One graph to rule them all …
If I had to pick a single graph to explain the evolution of the United States’ balance of payments – and thus, indirectly, the entire story of the world’s macroeconomic “imbalances” – this would be it.

All data is in dollar billions, and is presented as a rolling four quarter sum.*
The red line is the United States current account deficit.
The black line is the United States financing need – defined as the sum of the current account deficit plus US outward FDI and US purchases of foreign long-term securities.** The dip in the total US financing need from mid 2005 to mid 2006 isn’t real. It reflects the impact of the Homeland Investment Act, a holiday on the repatriation of the foreign profits of US multinationals that produced a sharp fall in outward FDI.*** The rise in the United States financing need over the course of 2007 by contrast is real; American investors bought the decoupling story and wanted to invest more abroad.

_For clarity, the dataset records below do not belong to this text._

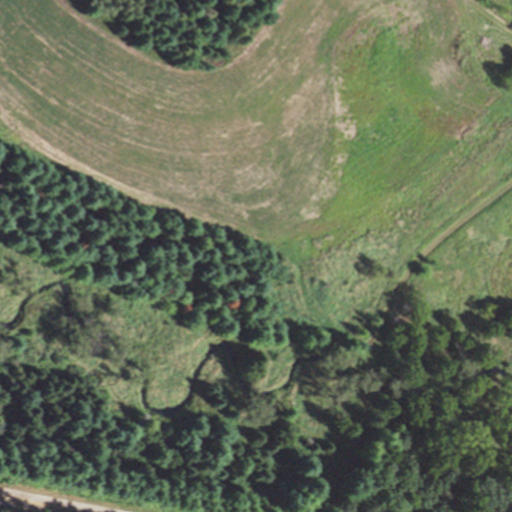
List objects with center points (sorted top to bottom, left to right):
road: (492, 14)
road: (377, 326)
road: (202, 360)
river: (365, 373)
river: (447, 389)
road: (37, 505)
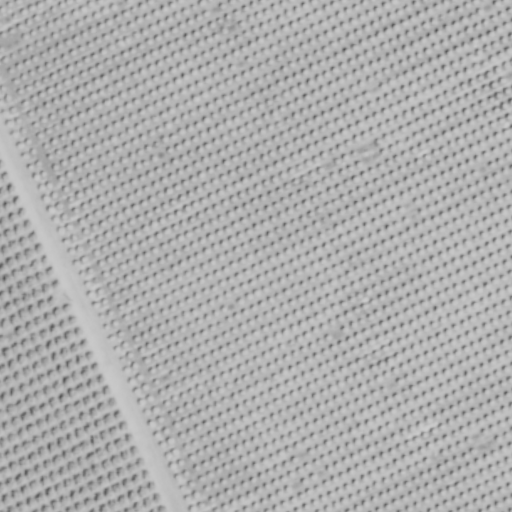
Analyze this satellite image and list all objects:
road: (60, 407)
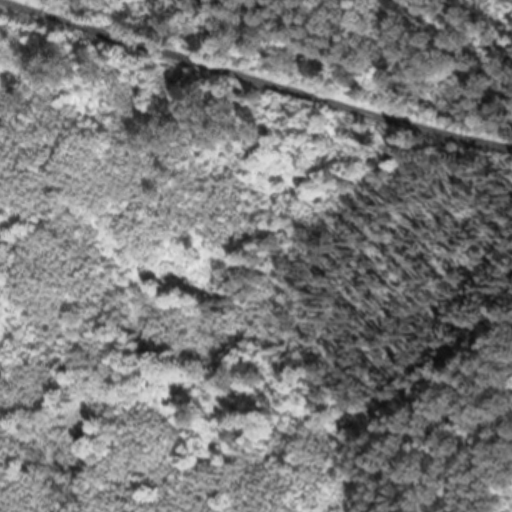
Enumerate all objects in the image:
road: (254, 78)
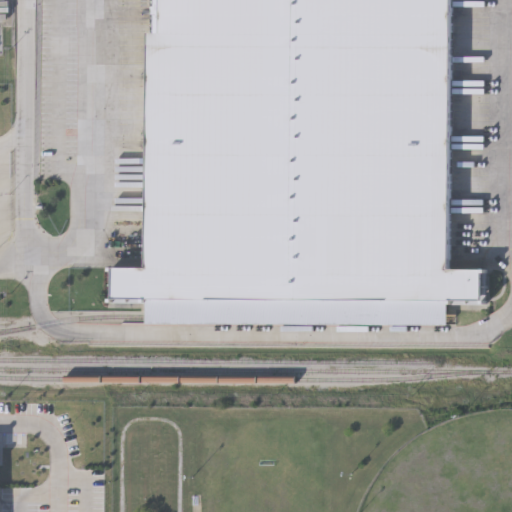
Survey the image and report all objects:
road: (23, 82)
building: (307, 145)
road: (86, 149)
road: (24, 212)
railway: (222, 315)
railway: (5, 327)
road: (368, 334)
railway: (216, 357)
railway: (256, 370)
railway: (241, 378)
road: (55, 448)
park: (310, 456)
park: (449, 468)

The shaded area represents official demand for US assets. The inflows from central banks that report data to the IMF and Norway are known. The inflows from central banks that don’t report and other sovereign funds are my own estimates. The key countries that do not report reserves are – in my judgment – China, Saudi Arabia and the other countries in the GCC. I have assumed that the dollar share of their reserves is closer to 70% than 60% (supporting evidence). I by contrast have assumed that the GCC’s sovereign funds have a diverse portfolio.
What does the graph tell us?
In my view, three things:
First, the rise in the US current account deficit from 2002 to 2006 is associated with a rise in official demand for US assets. The quarterly IMF data doesn’t extend back to the late 90s – or to the early 1980s. But trust me, that is a change from past periods when the US current account deficit expanded. To be sure, private investors abroad were also buying US assets. But the rise in the overall US financing need associated with the rise in the current account deficit wasn’t financed by a comparable rise in private demand for US assets.